"Camargo’s reliefs involve no rejection of the visible world in favor of an ideal one. They are an amplification of the visible world, a language which expressed the relative nature of what we see by setting it in the context of the other realities which cannot be seen and which greatly outnumber those that can."

 

— Guy Brett on Sergio Camargo [1]

 

Sergio de Camargo (b. 1930 Rio de Janeiro, Brazil - d. 1990 Rio de Janeiro, Brazil) was a Brazilian sculptor and artist associated with the Neo-Concrete movement in Latin America. Known for his abstract white reliefs and sculptures exploring mass, volume, and space, Camargo pioneered a refined minimalist aesthetic distilling form to its geometric essence. After early studies in Buenos Aires, he further developed his reductive practice in 1950s Paris influenced by mentors Constantin Brancusi and Gaston Bachelard.

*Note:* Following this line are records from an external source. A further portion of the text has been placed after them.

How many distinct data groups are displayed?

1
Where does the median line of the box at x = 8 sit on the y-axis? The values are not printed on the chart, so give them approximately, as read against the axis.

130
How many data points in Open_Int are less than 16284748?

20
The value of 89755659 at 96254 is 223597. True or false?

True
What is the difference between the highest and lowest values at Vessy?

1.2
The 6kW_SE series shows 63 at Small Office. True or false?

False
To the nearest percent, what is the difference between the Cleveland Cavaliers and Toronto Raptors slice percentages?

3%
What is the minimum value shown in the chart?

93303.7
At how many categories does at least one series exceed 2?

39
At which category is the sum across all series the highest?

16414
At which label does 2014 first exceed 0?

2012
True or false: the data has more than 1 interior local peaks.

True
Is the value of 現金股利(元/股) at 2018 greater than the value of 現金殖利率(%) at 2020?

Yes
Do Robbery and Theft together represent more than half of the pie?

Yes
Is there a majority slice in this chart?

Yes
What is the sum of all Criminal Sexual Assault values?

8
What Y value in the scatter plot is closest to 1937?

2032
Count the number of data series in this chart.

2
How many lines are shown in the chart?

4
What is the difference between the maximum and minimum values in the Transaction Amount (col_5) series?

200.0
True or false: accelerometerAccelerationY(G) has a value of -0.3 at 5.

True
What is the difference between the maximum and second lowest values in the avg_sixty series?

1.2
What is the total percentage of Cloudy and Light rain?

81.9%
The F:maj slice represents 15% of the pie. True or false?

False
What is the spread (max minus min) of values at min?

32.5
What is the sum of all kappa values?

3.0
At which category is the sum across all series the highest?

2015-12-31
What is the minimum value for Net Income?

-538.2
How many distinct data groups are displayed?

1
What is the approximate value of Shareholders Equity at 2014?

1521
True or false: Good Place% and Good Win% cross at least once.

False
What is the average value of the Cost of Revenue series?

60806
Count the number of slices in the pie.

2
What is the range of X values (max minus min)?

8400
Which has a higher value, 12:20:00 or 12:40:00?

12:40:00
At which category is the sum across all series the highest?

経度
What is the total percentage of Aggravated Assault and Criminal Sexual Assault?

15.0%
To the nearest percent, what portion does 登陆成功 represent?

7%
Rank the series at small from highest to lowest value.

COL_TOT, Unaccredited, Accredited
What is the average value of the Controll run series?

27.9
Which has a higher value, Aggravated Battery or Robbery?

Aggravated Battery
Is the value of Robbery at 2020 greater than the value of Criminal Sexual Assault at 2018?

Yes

Seeking to capture an "immaterial reality," his breakthrough came from observing light and shadows interact with cut shapes. Camargo’s sleek wood reliefs arrange cylindrical protrusions to accentuate negative space, with lighting effects becoming equal subjects. As his oeuvre evolved over decades, his modular works incorporated prisms, greater dynamism, and eventually black Belgian marble.

 

From major retrospectives across Europe and Latin America to works housed in prominent collections internationally, Camargo’s elemental volumes elucidate sculpture’s possibilities through pure plastic language.